Три копии. Плюс сам камень. Где-то на планете среди секстильона крупинок ее песка.

Четыре камня, один – в подвале музея, в сейфе. Три предстоит отыскать. Временами нетерпение подступает к горлу, как желчь, но фон Румпель подавляет его усилием воли. Камень найдется.

Он застегивает ремень.

– Надо будет взять биопсию, – говорит доктор. – И вам стоит позвонить жене.

Слабейший (№ 3)

Масштабы жестокости растут. То ли Бастиан стремится довершить свою месть, то ли Фредерик таким образом ищет освобождения, непонятно. Наверняка Вернер знает лишь одно: как-то апрельским утром он проснулся и увидел за окном мокрый снег, а койку Фредерика – пустой.

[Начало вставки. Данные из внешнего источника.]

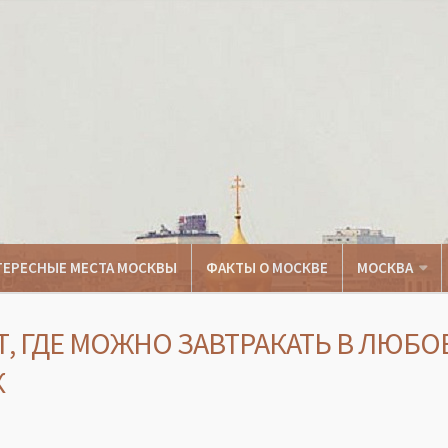
ТЕРЕСНЫЕ МЕСТА МОСКВЫ
ФАКТЫ О МОСКВЕ
МОСКВА
Т, ГДЕ МОЖНО ЗАВТРАКАТЬ В ЛЮБО
К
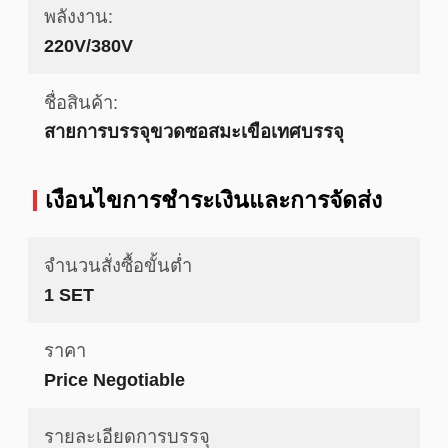
พลังงาน:
220V/380V
ชื่อสินค้า:
สายการบรรจุขวดซอสมะเขือเทศบรรจุ
เงื่อนไขการชำระเงินและการจัดส่ง
จำนวนสั่งซื้อขั้นต่ำ
1 SET
ราคา
Price Negotiable
รายละเอียดการบรรจุ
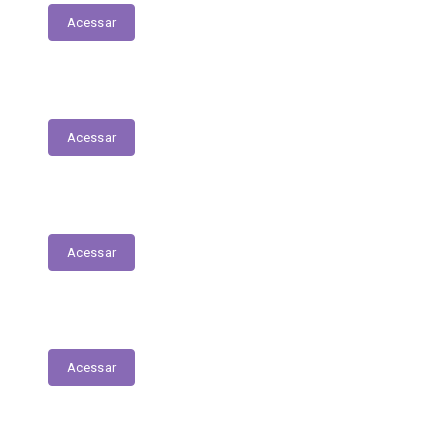
Acessar
Relação dos Profissionais de Saúde
Acessar
Unidades de Saúde
Acessar
Medicamentos de alto custo (SUS)
Acessar
Relatório de Atividade – Saúde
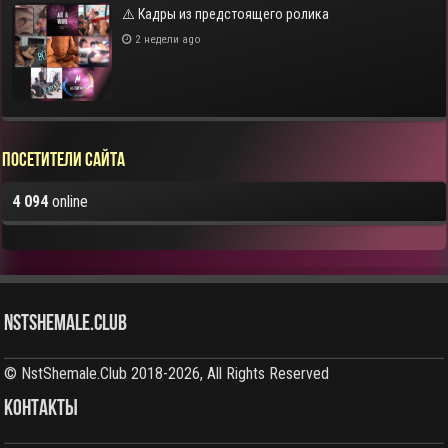
⚠️ Кадры из предстоящего ролика
2 недели ago
Посетители сайта
4 094
online
NstShemale.Club
© NstShemale.Club 2018-2026, All Rights Reserved
КОНТАКТЫ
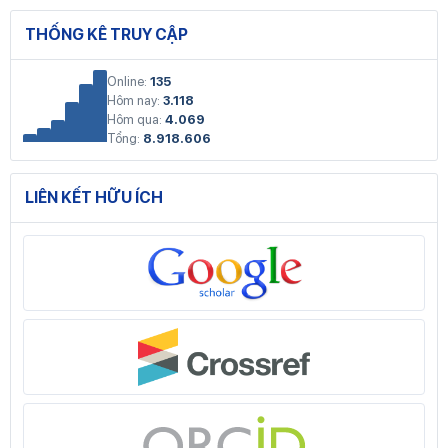
THỐNG KÊ TRUY CẬP
Online:
135
Hôm nay:
3.118
Hôm qua:
4.069
Tổng:
8.918.606
LIÊN KẾT HỮU ÍCH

Фредерик не пришел на завтрак, на урок поэзии, на полевые занятия. Все истории, которые доходят до Вернера, по-своему противоречивы, как будто истина – механизм и шестерни в нем не сходятся. По одной – ребята вывели Фредерика на улицу, воткнули в снег факелы и заставили его стрелять по ним из винтовки: подтвердить, что он нормально видит. По другой – ему принесли таблицы для проверки зрения, а когда он не справился, затолкали их ему в рот.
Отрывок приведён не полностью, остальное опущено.